Stored items from a collection
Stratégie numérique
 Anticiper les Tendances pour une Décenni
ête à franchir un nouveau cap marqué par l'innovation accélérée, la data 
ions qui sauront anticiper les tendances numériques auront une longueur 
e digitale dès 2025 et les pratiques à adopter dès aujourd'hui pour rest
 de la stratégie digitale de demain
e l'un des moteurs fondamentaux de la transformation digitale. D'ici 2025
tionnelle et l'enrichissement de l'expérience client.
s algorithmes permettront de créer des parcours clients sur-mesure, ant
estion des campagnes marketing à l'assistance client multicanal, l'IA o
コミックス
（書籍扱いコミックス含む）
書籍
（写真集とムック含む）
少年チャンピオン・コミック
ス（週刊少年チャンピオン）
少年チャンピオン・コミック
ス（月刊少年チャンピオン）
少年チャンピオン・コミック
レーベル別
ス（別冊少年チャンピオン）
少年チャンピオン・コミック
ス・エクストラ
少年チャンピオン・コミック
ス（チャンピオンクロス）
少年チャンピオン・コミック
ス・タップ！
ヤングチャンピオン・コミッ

==

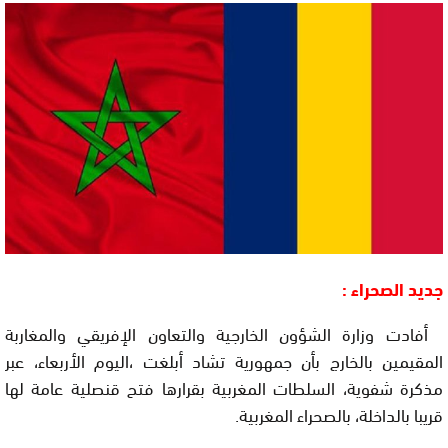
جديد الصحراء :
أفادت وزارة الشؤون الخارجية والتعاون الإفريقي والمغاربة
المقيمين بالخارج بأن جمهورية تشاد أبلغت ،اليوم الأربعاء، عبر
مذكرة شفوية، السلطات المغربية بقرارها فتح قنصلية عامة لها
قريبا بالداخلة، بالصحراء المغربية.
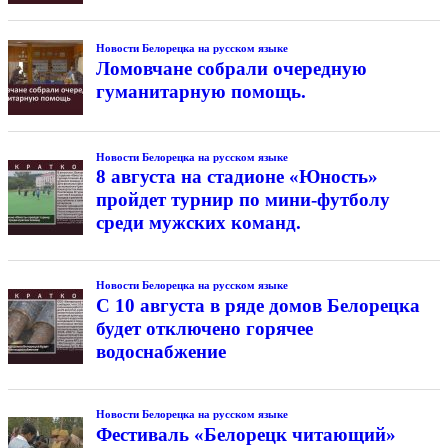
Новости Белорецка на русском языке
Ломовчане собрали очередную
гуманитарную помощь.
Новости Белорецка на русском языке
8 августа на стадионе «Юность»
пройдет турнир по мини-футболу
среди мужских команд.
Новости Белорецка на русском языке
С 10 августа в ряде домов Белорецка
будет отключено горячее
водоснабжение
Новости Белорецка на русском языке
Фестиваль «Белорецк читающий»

§ Prompt
Starting at the line above that contains "Stratégie numérique", write out each line exactly until the line that contains "ヤングチャンピオン・コミッ" has been written, and stop there.

§ Task answer
Stratégie numérique
 Anticiper les Tendances pour une Décenni
ête à franchir un nouveau cap marqué par l'innovation accélérée, la data 
ions qui sauront anticiper les tendances numériques auront une longueur 
e digitale dès 2025 et les pratiques à adopter dès aujourd'hui pour rest
 de la stratégie digitale de demain
e l'un des moteurs fondamentaux de la transformation digitale. D'ici 2025
tionnelle et l'enrichissement de l'expérience client.
s algorithmes permettront de créer des parcours clients sur-mesure, ant
estion des campagnes marketing à l'assistance client multicanal, l'IA o
コミックス
（書籍扱いコミックス含む）
書籍
（写真集とムック含む）
少年チャンピオン・コミック
ス（週刊少年チャンピオン）
少年チャンピオン・コミック
ス（月刊少年チャンピオン）
少年チャンピオン・コミック
レーベル別
ス（別冊少年チャンピオン）
少年チャンピオン・コミック
ス・エクストラ
少年チャンピオン・コミック
ス（チャンピオンクロス）
少年チャンピオン・コミック
ス・タップ！
ヤングチャンピオン・コミッ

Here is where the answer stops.